The NUMAchine memory hierarchy consists of four levels with respect to a processor within a station. The primary on-chip processor cache is the closest level, followed by the external secondary SRAM cache. The next level consists of the DRAM memory located in the same station. This includes the memory module(s) for the physical address range assigned to the station, and the station's network cache, which is used as a cache for data whose home memory is in a remote station. The final level in the memory hierarchy consists of all memory modules that are in remote stations.
Within each station, processor modules share a centralized memory via the station bus. This arrangement has the advantage of centralizing cache coherence mechanisms within a station, which simplifies the memory system design. Furthermore, separating the processors from the memory permits the processor technology to be improved without affecting the rest of the system.

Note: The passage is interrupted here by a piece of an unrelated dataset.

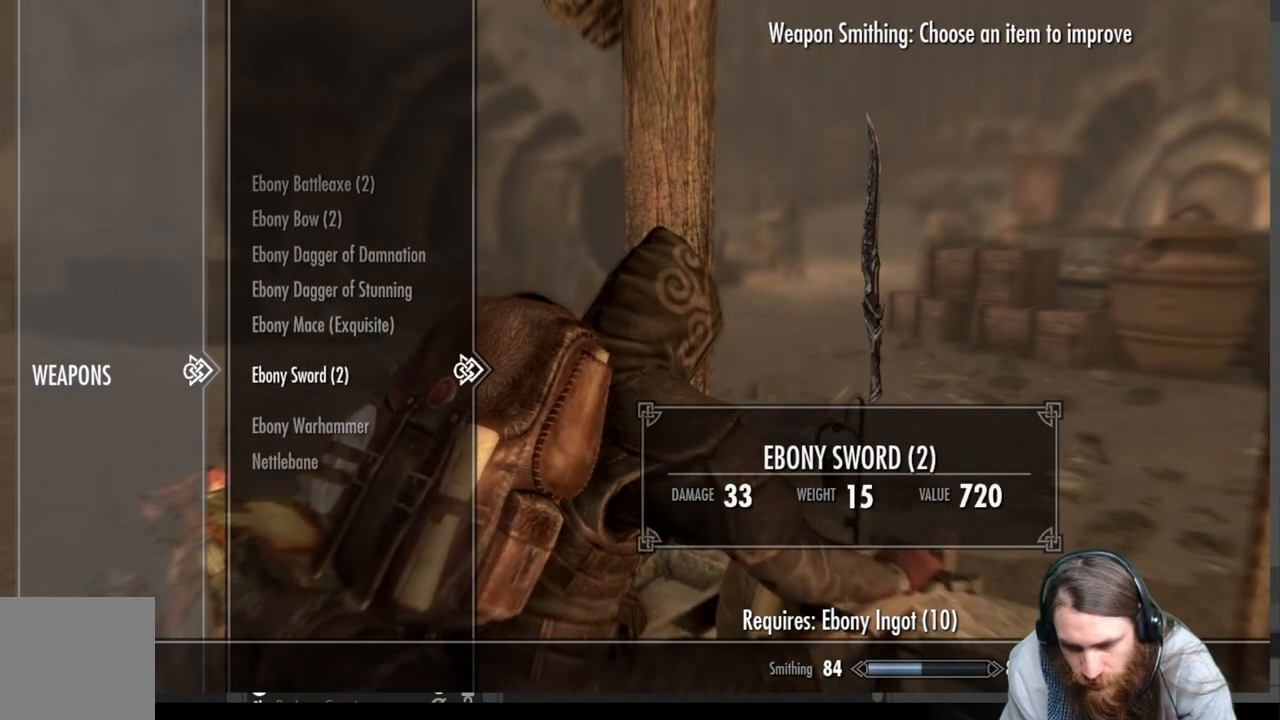
{"buttons": ["A"], "left_stick": "center", "right_stick": "center", "events": [[17, "DPAD_DOWN", "up"], [467, "A", "down"]]}
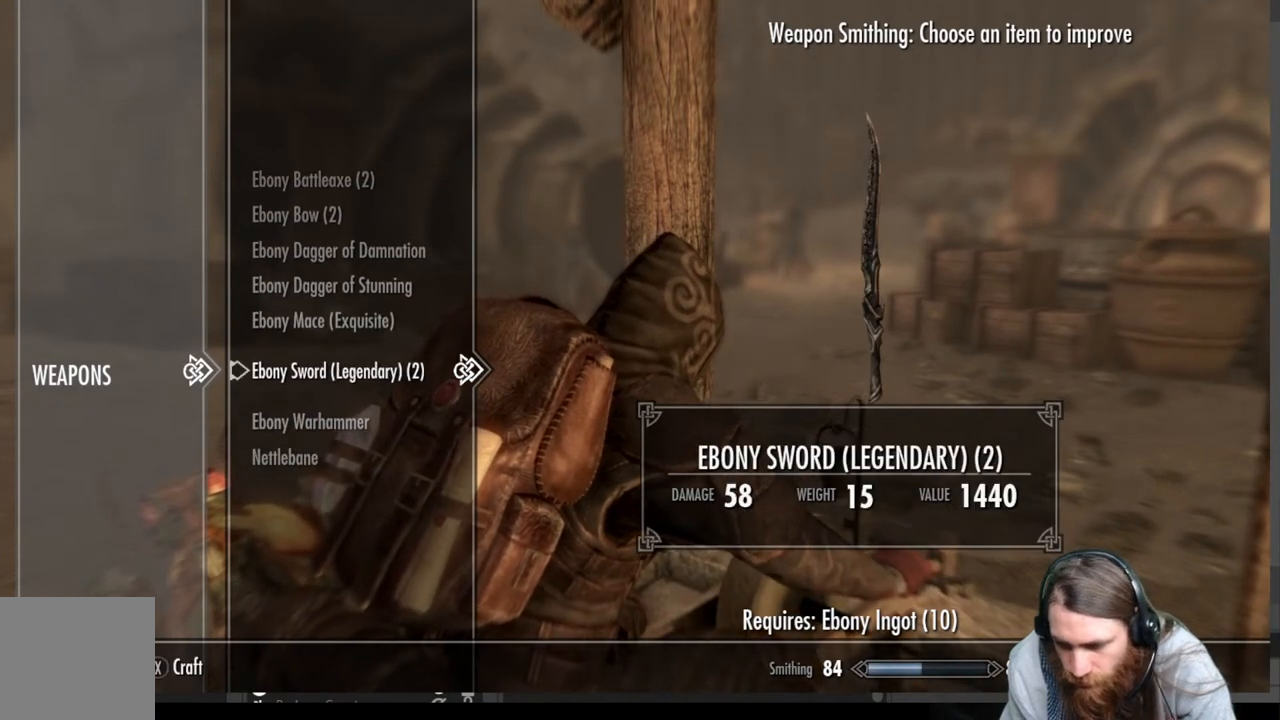
{"buttons": [], "left_stick": "center", "right_stick": "center", "events": [[100, "A", "up"]]}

Each station's network cache serves two related purposes: it caches data whose home memory location is in a remote station, and it confines cache coherence operations (as much as possible, according to the coherence protocol) for the remote data so that they are localized within the station. In addition, the network cache reduces network traffic by serving as a target for multicasts of remote data, and by combining multiple outstanding requests from the station for the same remote cache line. For simplicity, in our prototype machine the network cache is direct-mapped. Its design does not enforce inclusion of the data cached in the station's processor caches, but the size of the network cache, which is at least as large as the combined processor secondary caches, implies that inclusion in the network cache will usually exist.